© JUNGE FREIHEIT Verlag GmbH & Co.  www.jungefreiheit.de  52/14 - 01/15 / 19. Dezember 2014

Nur die Ladendiener der Revolution
Karl Schlögel präsentiert die Debatte russischer Exiljuden über die jüdische Rolle im Bolschewismus
Ernst Nolte

Die Formel vom „jüdischen Bolschewismus“ war bekanntlich einer der wichtigsten Termini in der Propaganda Adolf Hitlers und des deutschen Nationalsozialismus. Wer den Versuch macht, zu einem „objektiven“ Urteil zu gelangen, kann vermutlich keinen besseren Weg finden, als die Publikationen von nichtbolschewistischen Juden aus den frühen zwanziger Jahren zur Kenntnis zu nehmen, die noch unmittelbar den Dingen selbst konfrontiert waren und deren Blick noch nicht durch den Blick auf Adolf Hitler und dessen Propaganda beeinflußt war.

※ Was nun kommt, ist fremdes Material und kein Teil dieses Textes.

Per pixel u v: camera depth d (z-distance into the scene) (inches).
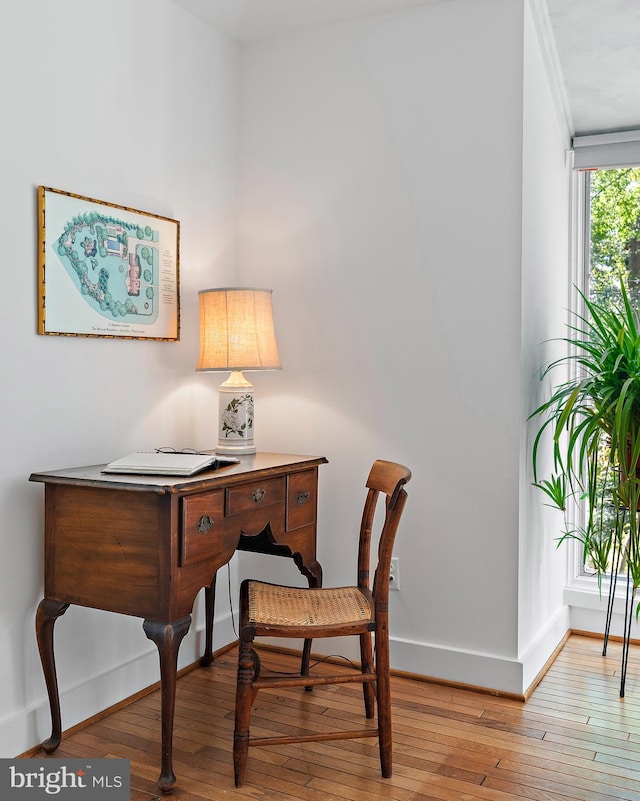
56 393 90.3
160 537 76.4
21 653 85.8
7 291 83.4
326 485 117.7
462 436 107.1
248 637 78.9
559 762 84.6
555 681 109.9
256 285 123.7
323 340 117.9
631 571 100.6
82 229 92.8
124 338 100.0
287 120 120.6
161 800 75.9
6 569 84.0
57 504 83.1
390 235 112.2
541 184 115.6
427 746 88.1
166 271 108.0
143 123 103.7
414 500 110.3
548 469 124.0
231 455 107.2
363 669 94.0
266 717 95.2
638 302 138.9
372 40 113.3
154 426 106.9
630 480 96.9
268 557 123.0
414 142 110.2
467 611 106.5
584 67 120.0
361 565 96.1
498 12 103.7
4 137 82.5
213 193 119.3
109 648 98.5
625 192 140.2
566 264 140.4
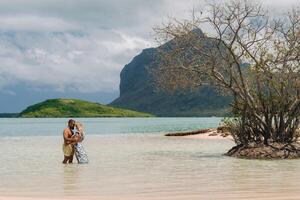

Daß Schriften dieser Art existierten und in deutscher Sprache vorlagen, ist weithin bekannt, und der Name ihres Protagonisten, Josif M. Bikermann, wurde hin und wieder angeführt; aber sie waren nur sehr schwer zugänglich. Der Osteuropahistoriker Karl Schlögel hat seinen großen Verdiensten um die Kenntnis der russischen Verhältnisse in der Zeit der Russischen oder Bolschewistischen Revolution ein weiteres Verdienst hinzugefügt, indem er zusammen mit seinem Mitarbeiter Karl-Konrad Tschäpe einige dieser Schriften neu vorgelegt hat.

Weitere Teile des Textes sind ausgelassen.